Items from a data source
-- Opening Marker --
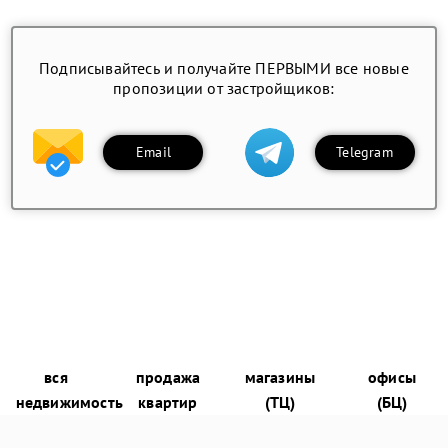
Подписывайтесь и получайте ПЕРВЫМИ все новые
пропозиции от застройщиков:
Email
Telegram
вся
продажа
магазины
офисы
недвижимость
квартир
(ТЦ)
(БЦ)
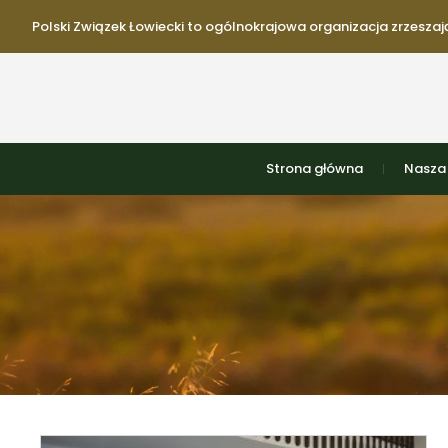
Polski Związek Łowiecki to ogólnokrajowa organizacja zrzeszają
Strona główna
Nasza 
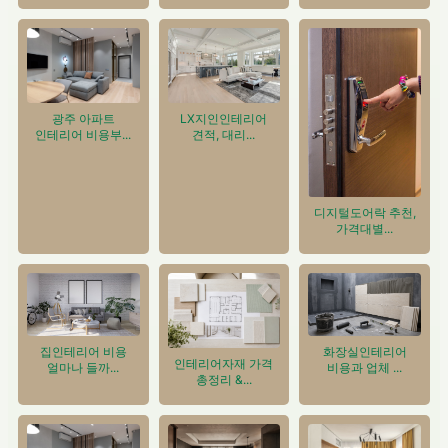
광주 아파트
LX지인인테리어
인테리어 비용부...
견적, 대리...
디지털도어락 추천,
가격대별...
집인테리어 비용
화장실인테리어
인테리어자재 가격
얼마나 들까...
비용과 업체 ...
총정리 &...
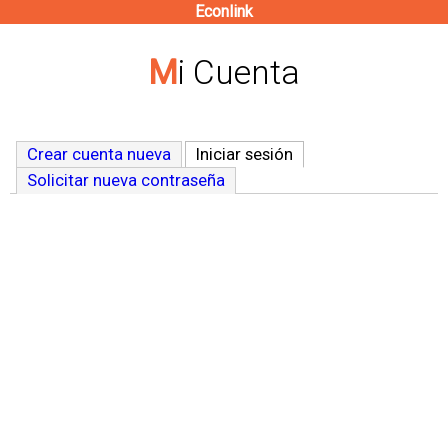
Econlink
Pasar
al
Mi Cuenta
contenido
principal
Crear cuenta nueva
Iniciar sesión
(solapa activa)
Solicitar nueva contraseña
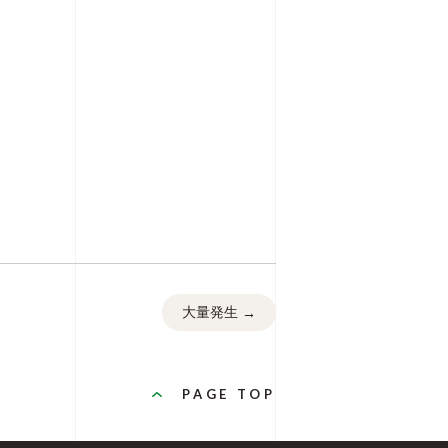
大量発生
→
PAGE TOP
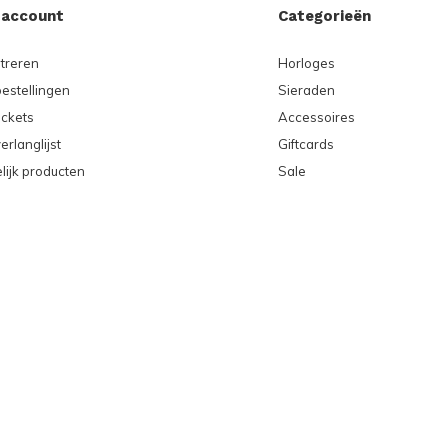
 account
Categorieën
treren
Horloges
bestellingen
Sieraden
ickets
Accessoires
erlanglijst
Giftcards
lijk producten
Sale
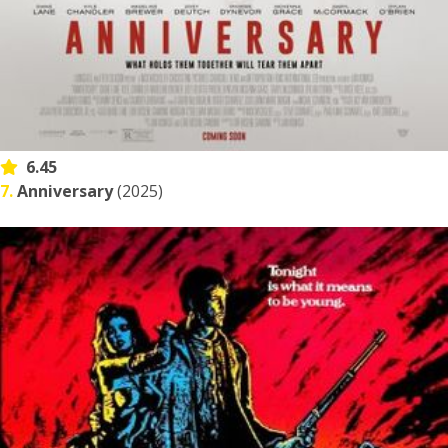
6.45
7.
Anniversary
(2025)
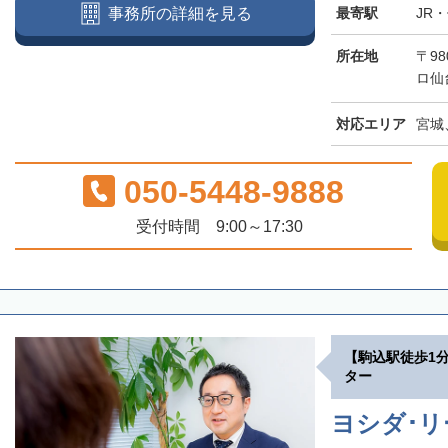
最寄駅
JR
事務所の詳細を見る
所在地
〒98
ロ仙
対応エリア
宮城
050-5448-9888
受付時間 9:00～17:30
【駒込駅徒歩1
ター
ヨシダ･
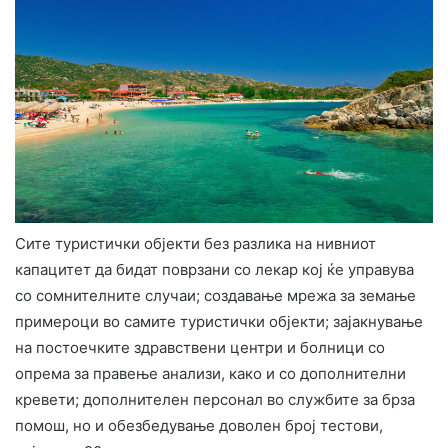
Сите туристички објекти без разлика на нивниот
капацитет да бидат поврзани со лекар кој ќе управува
со сомнителните случаи; создавање мрежа за земање
примероци во самите туристички објекти; зајакнување
на постоечките здравствени центри и болници со
опрема за правење анализи, како и со дополнителни
кревети; дополнителен персонал во службите за брза
помош, но и обезбедување доволен број тестови,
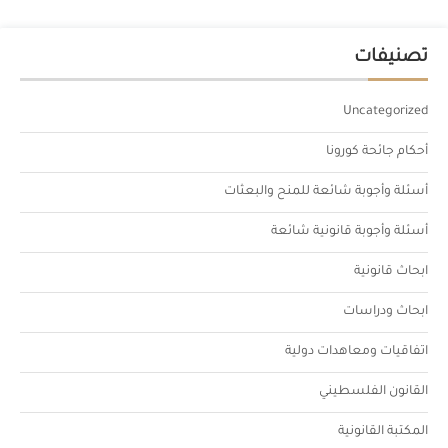
تصنيفات
Uncategorized
أحكام جائحة كورونا
أسئلة وأجوبة شائعة للمنح والبعثات
أسئلة وأجوبة قانونية شائعة
ابحاث قانونية
ابحاث ودراسات
اتفاقيات ومعاهدات دولية
القانون الفلسطيني
المكتبة القانونية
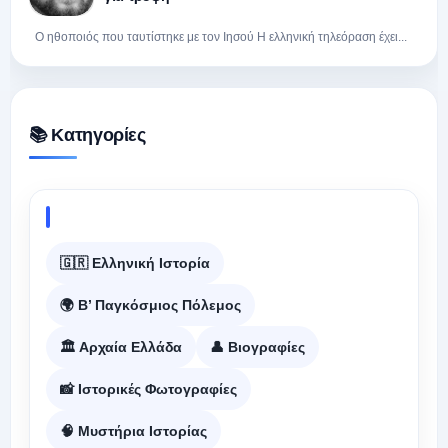
Ο ηθοποιός που ταυτίστηκε με τον Ιησού Η ελληνική τηλεόραση έχει...
📚 Κατηγορίες
🇬🇷 Ελληνική Ιστορία
🌍 Β’ Παγκόσμιος Πόλεμος
🏛️ Αρχαία Ελλάδα
👤 Βιογραφίες
📸 Ιστορικές Φωτογραφίες
🧠 Μυστήρια Ιστορίας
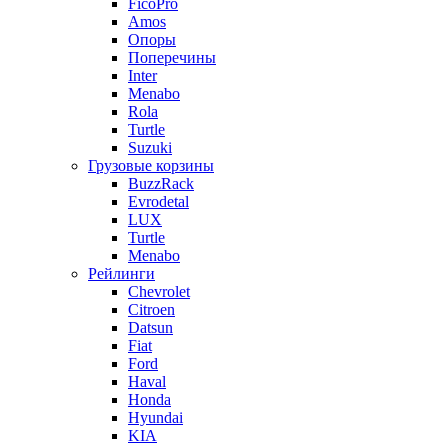
FicoPro
Amos
Опоры
Поперечины
Inter
Menabo
Rola
Turtle
Suzuki
Грузовые корзины
BuzzRack
Evrodetal
LUX
Turtle
Menabo
Рейлинги
Chevrolet
Citroen
Datsun
Fiat
Ford
Haval
Honda
Hyundai
KIA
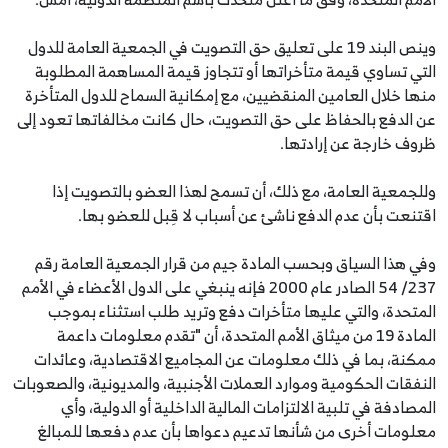
وينص البند 19 على تعليق حق التصويت في الجمعية العامة للدول
التي تساوي قيمة متأخراتها أو تتجاوز قيمة المساهمة المطلوبة
منها خلال العامين المنقضيين، مع إمكانية السماح للدول المتأخرة
عن الدفع بالحفاظ على حق التصويت، حال كانت مخالفاتها تعود إلى
ظروف خارجة عن إرادتها.
وللجمعية العامة، مع ذلك، أن تسمح لهذا العضو بالتصويت إذا
اقتنعت بأن عدم الدفع ناشئ عن أسباب لا قِبل للعضو بها.
وفي هذا السياق وبحسب المادة جيم من قرار الجمعية العامة رقم
237/ 54 الصادر عام 2000 فإنه ينبغي على الدول الأعضاء في الأمم
المتحدة، والتي عليها متأخرات دفع وتريد طلب استثناء بموجب
المادة 19 من ميثاق الأمم المتحدة، أن "تقدم معلومات داعمة
ممكنة، بما في ذلك معلومات عن المجاميع الاقتصادية، وعائدات
النفقات الحكومية وموارد العملات الأجنبية، والمديونية، والصعوبات
المصادفة في تلبية الالتزامات المالية الداخلية أو الدولية، وأي
معلومات أخرى من شأنها تدعيم دعواها بأن عدم دفعها للمبالغ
-- Closing Marker --
INSTRUCTION
Above are the records. Copy the lines beginning at the one that has "237/ 54 الصادر" and ending with the one that has "ممكنة، بما في", unchanged.

FINAL ANSWER
237/ 54 الصادر عام 2000 فإنه ينبغي على الدول الأعضاء في الأمم
المتحدة، والتي عليها متأخرات دفع وتريد طلب استثناء بموجب
المادة 19 من ميثاق الأمم المتحدة، أن "تقدم معلومات داعمة
ممكنة، بما في ذلك معلومات عن المجاميع الاقتصادية، وعائدات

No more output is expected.